The line-up features an exciting array of artists including Bullyache, Harry Clayton-Wright, Sung Im Her, and international guest Justin Talplacido Shoulder, whose UK premiere performance promises a potent blend of diasporic club culture, experimental music, puppetry, and dance-theatre rooted in queer Filipino folklore. The series also includes a significant collaboration with Metal & Water, a London-based creative team known for their multidisciplinary approach spanning choreography, fashion, film, live music, and visual arts, contributing a cohesive thread through three of the shows.
KUNSTY stands as a highlight of the Southbank Centre’s Autumn/Winter Performance and Dance programme, reinforcing the venue’s role as a creative engine nurturing artists at all stages of their careers. Mark Ball, the Artistic Director of the Southbank Centre, describes the initiative as a space where turbulent, multisensory performances that meld dance, music, and live art can flourish, reflecting the future evolution of performance.
The programme features a range of provocative and socially engaged works. Bullyache’s WHO HURT YOU? depicts a dystopian reality outside the home of a fading drag star, blending autobiographical material with theatrical confrontations of trauma, memory, and survival through performance. Meanwhile, Tink and Abra Flaherty explore the complex intergenerational dynamics of family, identity, and transformation in ‘Gen X Gen Z’, a show that delves into the fluidity of parental roles and evolving societal perceptions of gender.
Musical immersion and queer healing take centre stage in Jenny Moore’s Wild Mix, an evocative world premiere that uses communal singing, drumming, and an innovative water-filled boxing bag as a sonic instrument to explore what healing feels like within a close-knit queer ensemble. Patricia Langa’s Flamenco-inspired queer cabaret Cabrolé! provides a vibrant celebration of queer identity, historical migration, and cultural fusion, encapsulating joy, rebellion, and communal spirit with compelling dance and music.
Other standout performances include Courtney May Robertson’s HUNTER, a chilling marriage of horror, BDSM, and melodrama that interrogates societal purity and self-destruction with a haunting industrial soundscape, and Harry Clayton-Wright’s Mr Blackpool’s Seaside Spectacular [pictured], a technicolour revival of end-of-pier cabaret, drag, and dance set against a speculative future marked by climate collapse and socio-economic upheaval.

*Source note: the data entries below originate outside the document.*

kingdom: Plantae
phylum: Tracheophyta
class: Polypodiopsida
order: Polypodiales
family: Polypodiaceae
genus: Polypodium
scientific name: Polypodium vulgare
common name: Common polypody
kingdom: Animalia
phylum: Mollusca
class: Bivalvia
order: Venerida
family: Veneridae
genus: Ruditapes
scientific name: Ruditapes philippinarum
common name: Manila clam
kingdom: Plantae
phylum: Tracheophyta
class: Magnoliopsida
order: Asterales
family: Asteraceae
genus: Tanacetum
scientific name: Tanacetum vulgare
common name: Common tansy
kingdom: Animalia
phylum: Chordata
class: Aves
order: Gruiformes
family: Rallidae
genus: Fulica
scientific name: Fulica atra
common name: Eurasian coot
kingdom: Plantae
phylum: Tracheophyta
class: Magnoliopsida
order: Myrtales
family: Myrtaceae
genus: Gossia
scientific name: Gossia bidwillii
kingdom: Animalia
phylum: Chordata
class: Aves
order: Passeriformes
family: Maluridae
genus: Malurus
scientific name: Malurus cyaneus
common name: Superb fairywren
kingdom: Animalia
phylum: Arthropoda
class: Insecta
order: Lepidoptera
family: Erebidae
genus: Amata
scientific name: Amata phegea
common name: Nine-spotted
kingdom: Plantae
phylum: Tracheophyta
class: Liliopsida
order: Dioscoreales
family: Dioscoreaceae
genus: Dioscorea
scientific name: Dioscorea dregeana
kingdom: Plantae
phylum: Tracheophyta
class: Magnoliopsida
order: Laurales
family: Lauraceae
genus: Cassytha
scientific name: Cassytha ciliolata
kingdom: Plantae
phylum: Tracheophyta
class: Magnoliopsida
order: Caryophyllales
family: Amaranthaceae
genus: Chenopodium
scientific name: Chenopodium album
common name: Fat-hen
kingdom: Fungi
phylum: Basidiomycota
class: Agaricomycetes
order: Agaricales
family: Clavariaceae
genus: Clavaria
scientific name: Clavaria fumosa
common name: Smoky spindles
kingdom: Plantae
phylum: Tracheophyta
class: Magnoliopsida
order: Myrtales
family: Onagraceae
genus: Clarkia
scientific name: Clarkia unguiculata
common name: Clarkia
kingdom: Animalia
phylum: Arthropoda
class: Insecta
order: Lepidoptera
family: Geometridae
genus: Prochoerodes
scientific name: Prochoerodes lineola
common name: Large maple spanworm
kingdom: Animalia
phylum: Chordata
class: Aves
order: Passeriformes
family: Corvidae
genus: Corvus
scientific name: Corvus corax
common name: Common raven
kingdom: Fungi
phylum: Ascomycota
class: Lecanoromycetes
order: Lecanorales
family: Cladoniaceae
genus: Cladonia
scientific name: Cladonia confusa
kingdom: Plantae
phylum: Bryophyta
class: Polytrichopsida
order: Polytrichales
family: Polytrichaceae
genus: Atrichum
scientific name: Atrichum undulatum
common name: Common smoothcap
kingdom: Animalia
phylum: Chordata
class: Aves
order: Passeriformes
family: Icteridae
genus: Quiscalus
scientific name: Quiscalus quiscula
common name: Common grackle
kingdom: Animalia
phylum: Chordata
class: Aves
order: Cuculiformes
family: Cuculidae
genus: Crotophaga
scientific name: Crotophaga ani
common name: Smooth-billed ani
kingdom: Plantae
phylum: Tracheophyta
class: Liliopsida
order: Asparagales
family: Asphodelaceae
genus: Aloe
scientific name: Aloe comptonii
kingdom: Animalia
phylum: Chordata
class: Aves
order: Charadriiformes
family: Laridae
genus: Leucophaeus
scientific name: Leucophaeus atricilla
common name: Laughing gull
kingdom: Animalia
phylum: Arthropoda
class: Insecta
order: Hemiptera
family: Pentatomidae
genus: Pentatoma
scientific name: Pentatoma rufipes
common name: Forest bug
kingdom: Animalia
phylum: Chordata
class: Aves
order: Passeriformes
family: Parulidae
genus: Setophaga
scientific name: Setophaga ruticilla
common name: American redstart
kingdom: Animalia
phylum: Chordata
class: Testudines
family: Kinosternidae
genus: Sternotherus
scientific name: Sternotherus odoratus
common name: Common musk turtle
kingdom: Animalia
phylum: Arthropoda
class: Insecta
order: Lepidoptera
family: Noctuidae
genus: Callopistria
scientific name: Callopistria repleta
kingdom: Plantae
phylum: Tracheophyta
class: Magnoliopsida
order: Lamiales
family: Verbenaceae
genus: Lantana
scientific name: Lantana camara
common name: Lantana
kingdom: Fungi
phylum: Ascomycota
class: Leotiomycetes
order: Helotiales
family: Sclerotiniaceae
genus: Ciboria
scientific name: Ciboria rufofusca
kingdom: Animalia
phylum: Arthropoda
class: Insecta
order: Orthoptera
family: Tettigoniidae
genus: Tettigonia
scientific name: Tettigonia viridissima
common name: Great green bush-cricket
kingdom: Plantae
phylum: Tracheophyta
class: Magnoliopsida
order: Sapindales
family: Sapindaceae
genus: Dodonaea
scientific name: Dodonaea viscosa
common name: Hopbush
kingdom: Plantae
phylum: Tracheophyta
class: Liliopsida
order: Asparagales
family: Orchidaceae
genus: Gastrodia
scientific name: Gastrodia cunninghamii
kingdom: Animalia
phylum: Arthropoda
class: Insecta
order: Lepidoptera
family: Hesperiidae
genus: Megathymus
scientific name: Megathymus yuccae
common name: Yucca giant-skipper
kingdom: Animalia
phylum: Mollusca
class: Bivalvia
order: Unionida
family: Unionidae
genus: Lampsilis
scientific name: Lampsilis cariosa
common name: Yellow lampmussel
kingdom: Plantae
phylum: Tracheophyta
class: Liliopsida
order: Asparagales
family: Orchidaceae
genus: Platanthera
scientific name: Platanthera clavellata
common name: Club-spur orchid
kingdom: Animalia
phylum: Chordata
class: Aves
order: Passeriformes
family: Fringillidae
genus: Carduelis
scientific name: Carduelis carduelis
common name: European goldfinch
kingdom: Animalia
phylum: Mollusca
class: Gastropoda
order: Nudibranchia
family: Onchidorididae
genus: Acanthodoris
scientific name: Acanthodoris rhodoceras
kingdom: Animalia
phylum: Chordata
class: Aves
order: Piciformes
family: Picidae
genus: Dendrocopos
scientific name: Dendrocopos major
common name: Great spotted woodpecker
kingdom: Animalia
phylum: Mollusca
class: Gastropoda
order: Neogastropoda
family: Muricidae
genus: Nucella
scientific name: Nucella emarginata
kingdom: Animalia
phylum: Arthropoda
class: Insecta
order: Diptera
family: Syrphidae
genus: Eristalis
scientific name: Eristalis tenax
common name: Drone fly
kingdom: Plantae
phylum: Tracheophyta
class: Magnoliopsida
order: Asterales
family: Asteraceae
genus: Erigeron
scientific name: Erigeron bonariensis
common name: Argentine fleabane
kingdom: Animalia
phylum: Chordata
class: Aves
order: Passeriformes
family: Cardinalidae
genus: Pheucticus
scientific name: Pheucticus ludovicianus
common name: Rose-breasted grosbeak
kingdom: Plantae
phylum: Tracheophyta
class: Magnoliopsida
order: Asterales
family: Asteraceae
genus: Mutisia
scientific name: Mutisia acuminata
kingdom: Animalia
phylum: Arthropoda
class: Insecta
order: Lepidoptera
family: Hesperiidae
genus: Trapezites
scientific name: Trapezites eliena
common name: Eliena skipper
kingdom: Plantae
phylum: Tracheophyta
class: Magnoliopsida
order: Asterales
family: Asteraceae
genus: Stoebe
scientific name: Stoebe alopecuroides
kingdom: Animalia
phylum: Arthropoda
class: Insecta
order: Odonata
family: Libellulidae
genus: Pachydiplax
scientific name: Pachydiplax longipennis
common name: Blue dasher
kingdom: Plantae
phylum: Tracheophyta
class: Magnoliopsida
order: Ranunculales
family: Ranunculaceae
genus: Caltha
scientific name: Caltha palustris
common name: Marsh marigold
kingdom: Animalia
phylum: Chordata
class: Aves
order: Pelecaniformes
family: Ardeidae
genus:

The series also features Sung Im Her’s 1 Degree Celsius, which engages with climate change through contemporary dance, and Wet Mess’s TESTO, a surreal exploration of queer desire and sexuality combining movement with pre-recorded interviews.
Aaron Wright, Head of Performance & Dance at the Southbank Centre, emphasises that KUNSTY is a commitment to platforming avant-garde British creativity, presenting work ‘at the edges’ of genres and fostering a space where radical and uncategorisable art can be discovered and celebrated.
Tickets to KUNSTY are priced from £20.